▶ [TASK ITEM]: Across the records below, how many lines contain the string "Breakers"? Give the number by itself.
== RECORDS FOR THE TASK ==
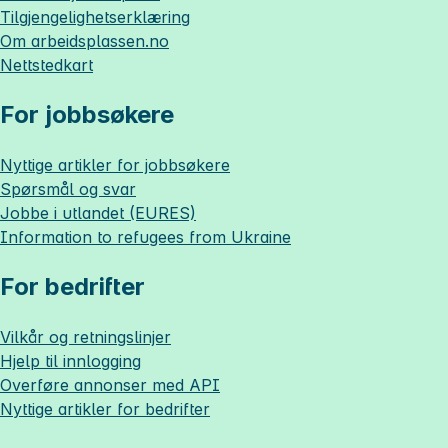
Tilgjengelighetserklæring
Om
arbeidsplassen.no
Nettstedkart
For jobbsøkere
Nyttige artikler for jobbsøkere
Spørsmål og svar
Jobbe i utlandet (EURES)
Information to refugees from Ukraine
For bedrifter
Vilkår og retningslinjer
Hjelp til innlogging
Overføre annonser med API
Nyttige artikler for bedrifter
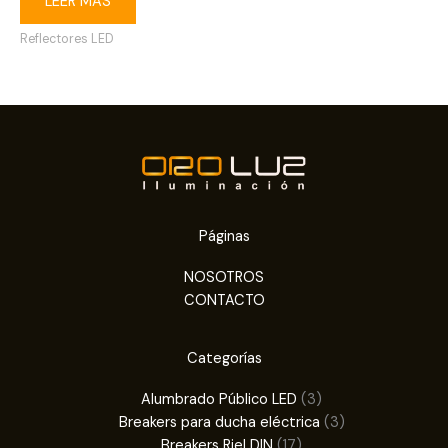
LEER MÁS
Reflectores LED
Páginas
NOSOTROS
CONTACTO
Categorías
3
Alumbrado Público LED
3
productos
3
Breakers para ducha eléctrica
3
17
productos
Breakers Riel DIN
17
===
▶ [OUTPUT OF THE TASK]: 2